# Knife Work in South Korean Military



## Bill Mattocks (Feb 1, 2016)

Interesting news article and video:

South Korean Special Forces Sword Fight

I am interested in comments from my knife & stick fighting friends here on MT.


----------



## mber (Feb 1, 2016)

Pretty cool stuff. I have to say, though, this kind of training seems specifically suited to military application, rather than something that could be used equally suitably in either military or civilian defense settings. The techniques in this video concentrate on _take down target_ rather than _get out safely_, which makes sense for a military setting, particularly special forces, but is not how you want to react on a dangerous street at night.
Always great to learn new techniques and theory, but special forces training focuses on very different outcomes than typical knife training.


----------



## Buka (Feb 2, 2016)

It's a nice two man set.


----------



## tshadowchaser (Feb 2, 2016)

nice clip............enjoyed the Marine clip link also


----------



## Tgace (Feb 2, 2016)

After a while....all  knife techniques look the same regardless of what "style" you are looking at.

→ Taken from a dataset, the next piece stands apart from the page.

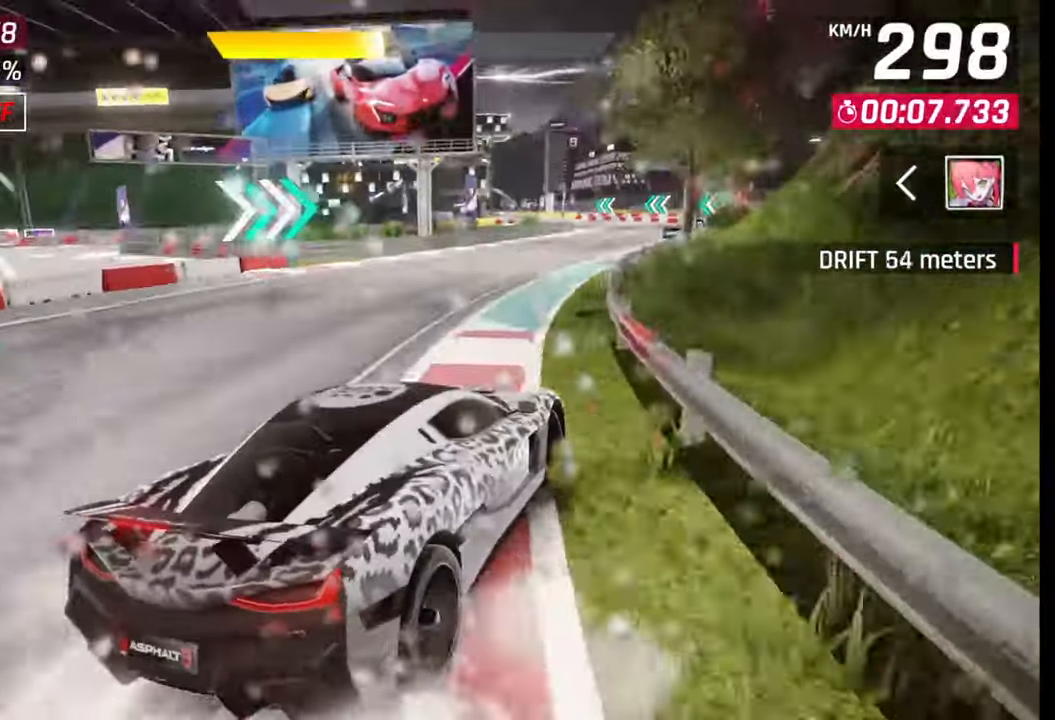
{"buttons": [], "left_stick": "center", "right_stick": "center", "events": [[217, "left_stick", "center"], [450, "left_stick", "left"], [500, "left_stick", "center"]]}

Looks like a lot of Filipino knife stuff I've seen.


----------



## Tonita Rervant (Feb 24, 2016)

During my stay at Camp Eagle Army Base in Monju South Korea. I was engaged in direct training of South Korean troops. It is actually not 'Martial Arts'. The basic purpose of Martial arts is to '_achieve better with minimum damage_'.

I have seen them operating and try to kill the opponent using power of fist.
Covering the identity & make a perfect knock-out.
Engaging in a close environment and maintaining the momentum.

They practice allot but the sole purpose of MA is totally dead. Also when I was there - Camp Eagle Army Base in Wonju, South Korea observe they are not interested in Karate, which is famous in western countries, they are more engaged with Krave Maga and Taekwondo. Especially when it comes to swords they use Haidong Gumdo, Han Mu Do for training with weapons and Kuk Sol Won for healing and quick recovery.


----------



## Jenna (Feb 25, 2016)

Tonita Rervant said:


> During my stay at Camp Eagle Army Base in Monju South Korea. I was engaged in direct training of South Korean troops. It is actually not 'Martial Arts'. The basic purpose of Martial arts is to '_achieve better with minimum damage_'.
> 
> I have seen them operating and try to kill the opponent using power of fist.
> Covering the identity & make a perfect knock-out.
> ...


You post some interesting information thank you.. can you explain more please of what you mean by "They practice allot but the sole purpose of MA is totally dead"


----------



## Danny T (Feb 25, 2016)

It's a flow drill and the two using it have practice it.


----------